» **Work to complete**: When a line in the data below includes "between", pick it out and copy it.

» **Data listing**:
# # # # # # #

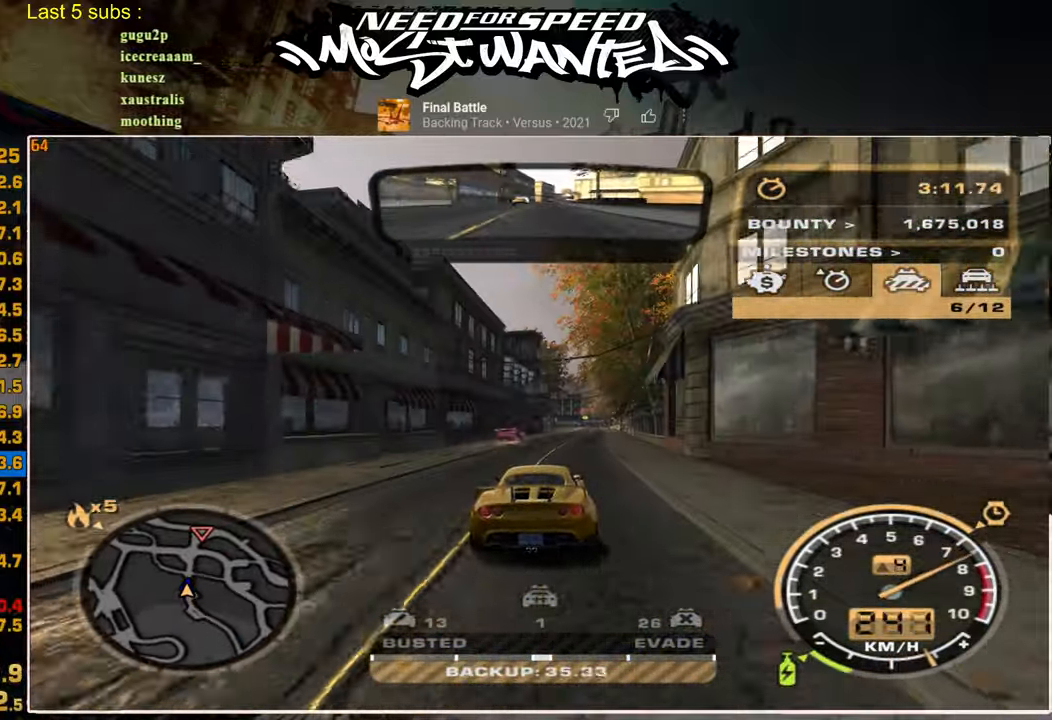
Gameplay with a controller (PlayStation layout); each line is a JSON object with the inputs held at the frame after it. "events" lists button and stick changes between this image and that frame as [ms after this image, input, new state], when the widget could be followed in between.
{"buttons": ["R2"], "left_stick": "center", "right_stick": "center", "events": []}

# # # # # # #

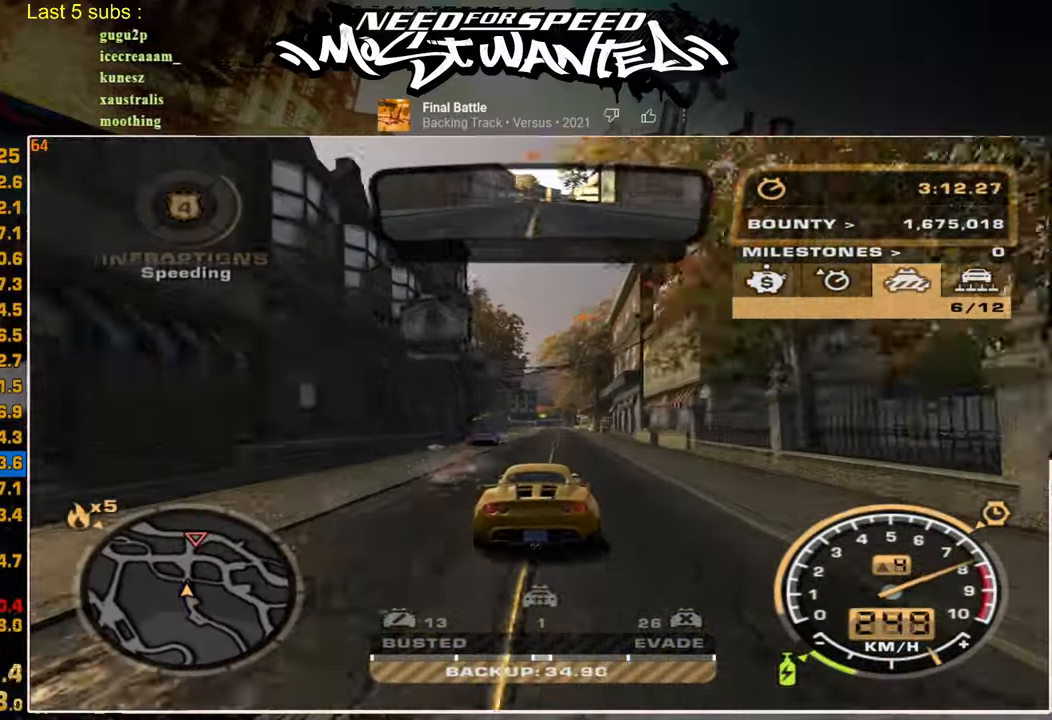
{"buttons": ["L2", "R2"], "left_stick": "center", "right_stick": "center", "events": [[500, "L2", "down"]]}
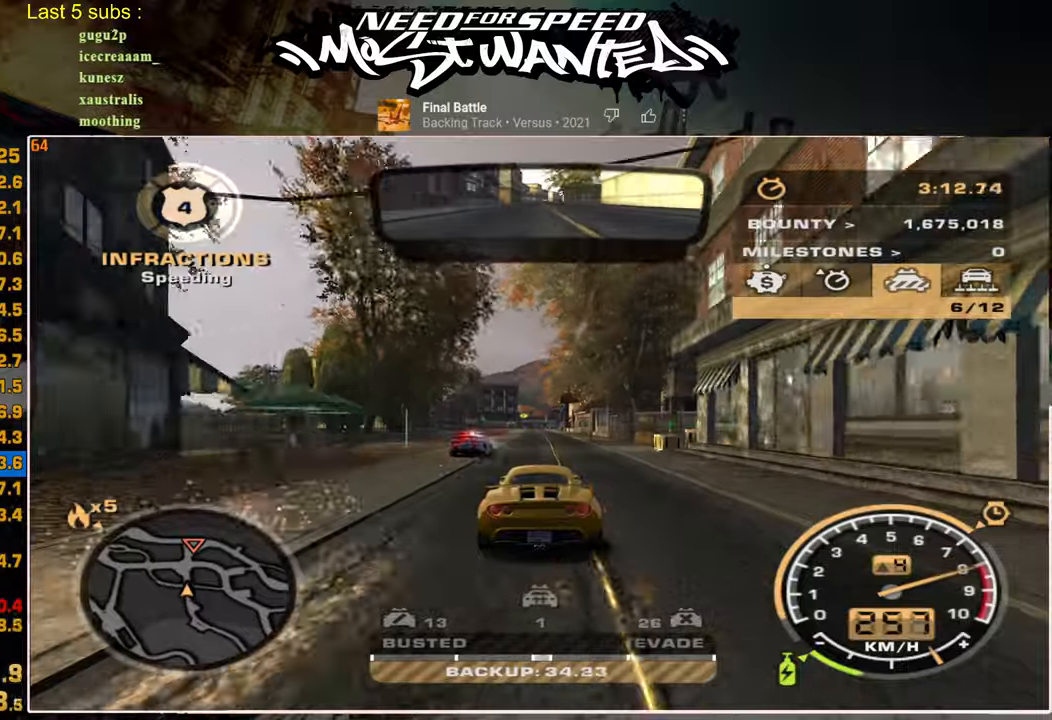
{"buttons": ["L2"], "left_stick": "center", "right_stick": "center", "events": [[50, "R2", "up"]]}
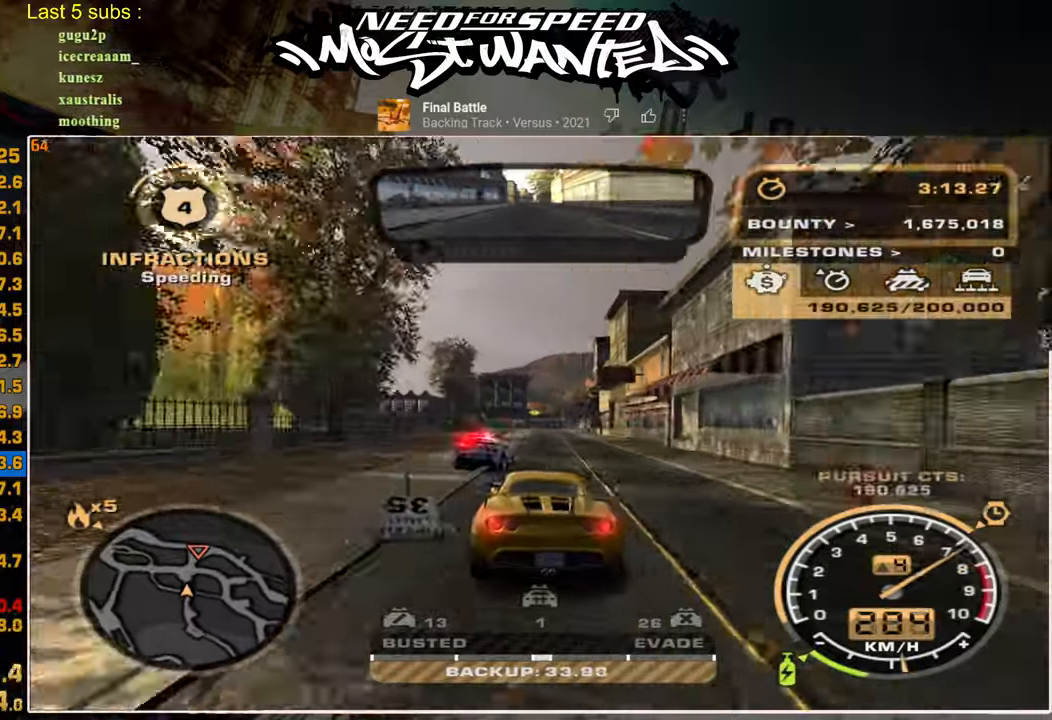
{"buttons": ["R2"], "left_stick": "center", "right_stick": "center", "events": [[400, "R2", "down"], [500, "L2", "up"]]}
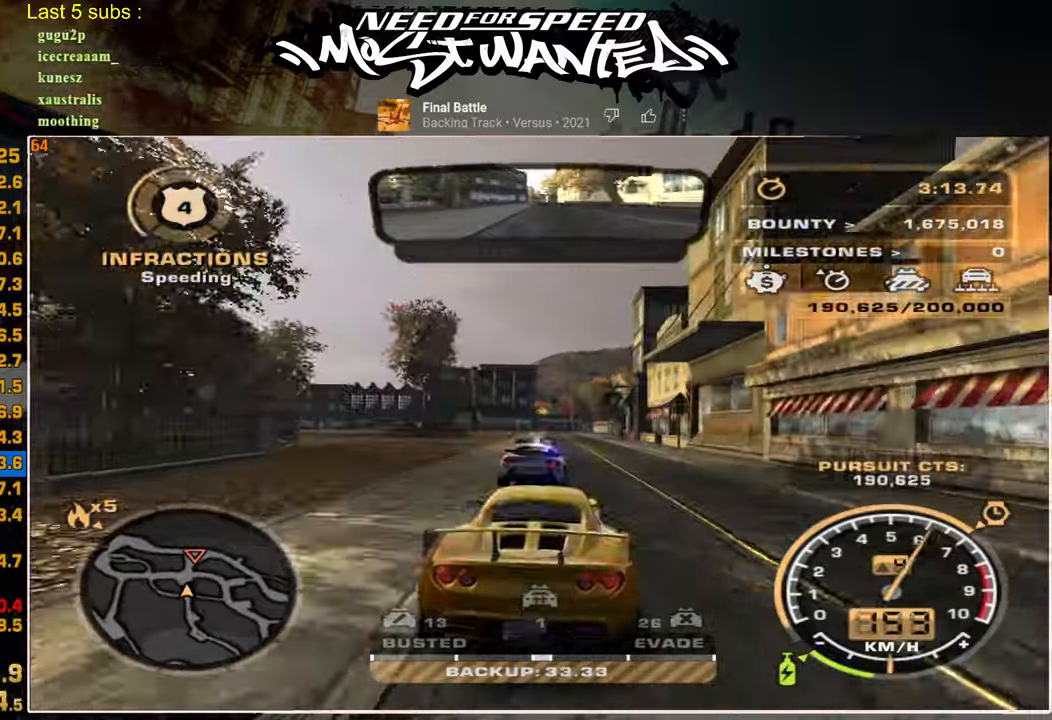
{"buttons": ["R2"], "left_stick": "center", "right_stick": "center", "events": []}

# # # # # # #

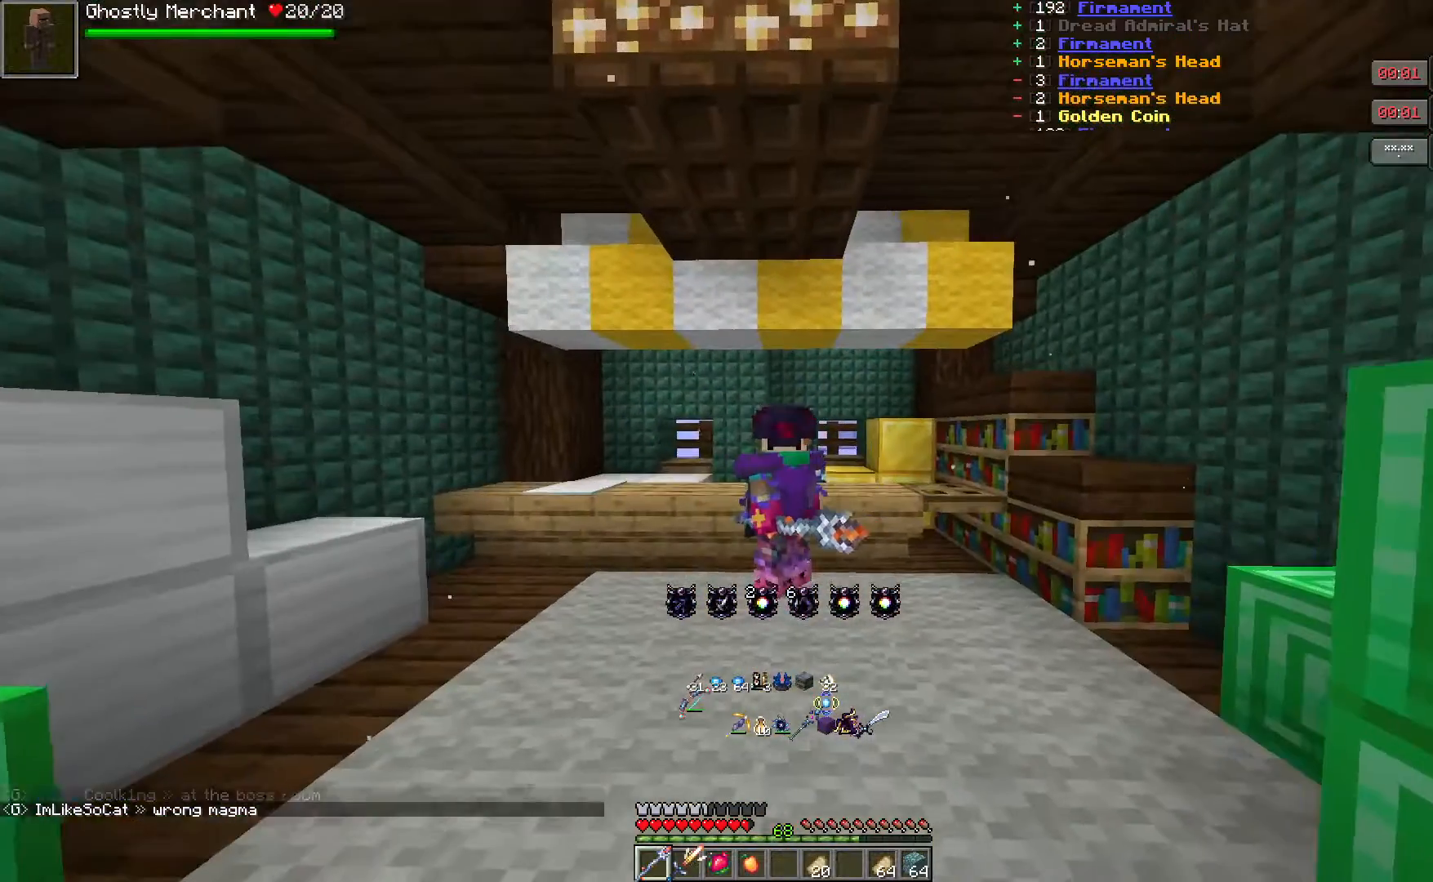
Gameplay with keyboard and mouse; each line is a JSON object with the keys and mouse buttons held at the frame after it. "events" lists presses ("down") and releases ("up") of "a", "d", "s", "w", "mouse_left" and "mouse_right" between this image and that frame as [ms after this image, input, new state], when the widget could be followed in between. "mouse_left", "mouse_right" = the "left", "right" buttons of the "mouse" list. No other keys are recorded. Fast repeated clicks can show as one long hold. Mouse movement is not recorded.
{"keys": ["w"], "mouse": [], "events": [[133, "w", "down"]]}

# # # # # # #

» **Answer box**:
Gameplay with a controller (PlayStation layout); each line is a JSON object with the inputs held at the frame after it. "events" lists button and stick changes between this image and that frame as [ms after this image, input, new state], when the widget could be followed in between.
Gameplay with keyboard and mouse; each line is a JSON object with the keys and mouse buttons held at the frame after it. "events" lists presses ("down") and releases ("up") of "a", "d", "s", "w", "mouse_left" and "mouse_right" between this image and that frame as [ms after this image, input, new state], when the widget could be followed in between. "mouse_left", "mouse_right" = the "left", "right" buttons of the "mouse" list. No other keys are recorded. Fast repeated clicks can show as one long hold. Mouse movement is not recorded.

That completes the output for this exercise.